▶ [Task details] Return each record verbatim, images excluded.

▶ [Dataset entries]
#####

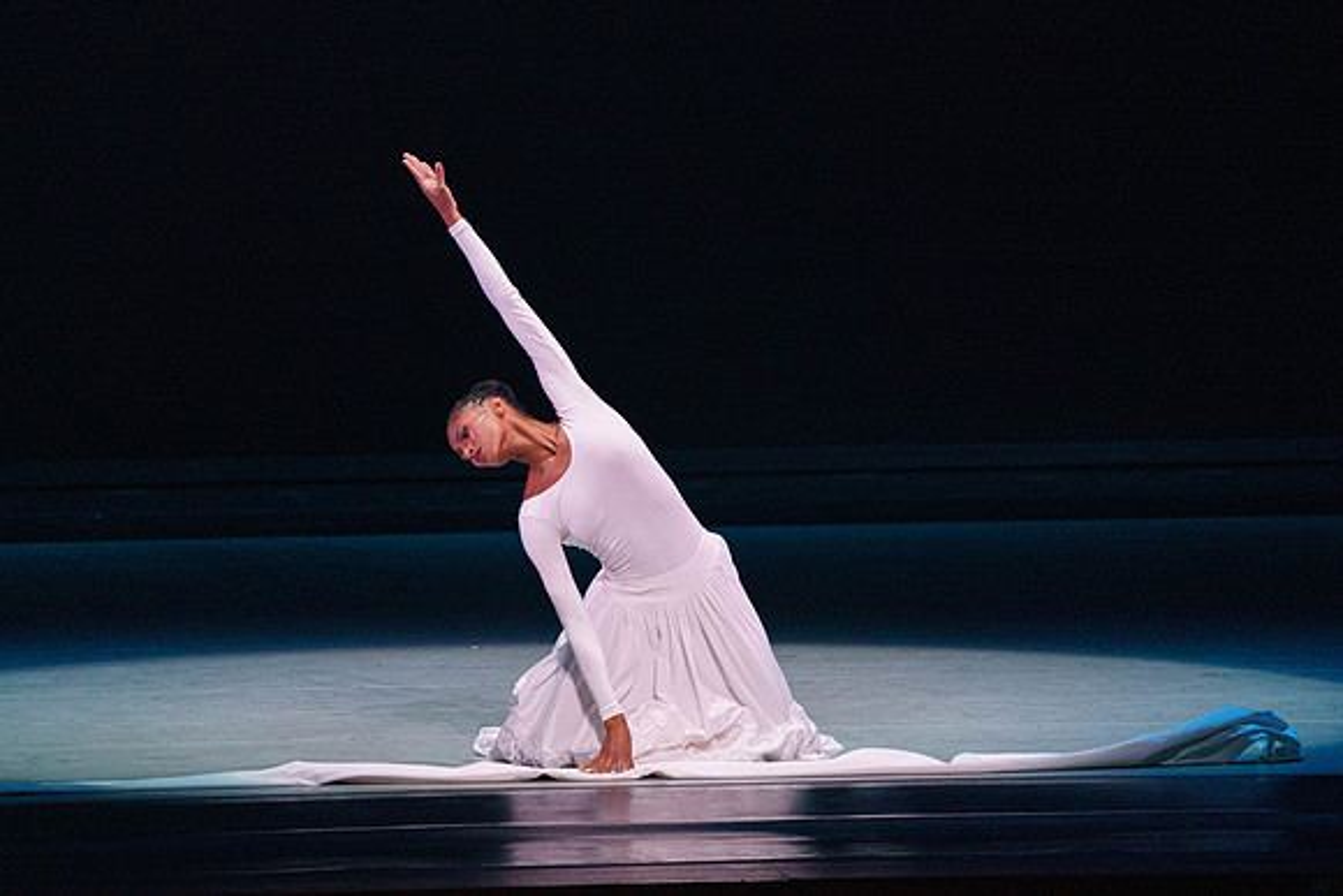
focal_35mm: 367
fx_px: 13694
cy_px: 448
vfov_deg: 3.7
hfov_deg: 5.6
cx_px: 672
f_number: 6.3
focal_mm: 367
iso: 5000
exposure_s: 1/400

#####

▶ [Worked solution]
focal_35mm: 367
fx_px: 13694
cy_px: 448
vfov_deg: 3.7
hfov_deg: 5.6
cx_px: 672
f_number: 6.3
focal_mm: 367
iso: 5000
exposure_s: 1/400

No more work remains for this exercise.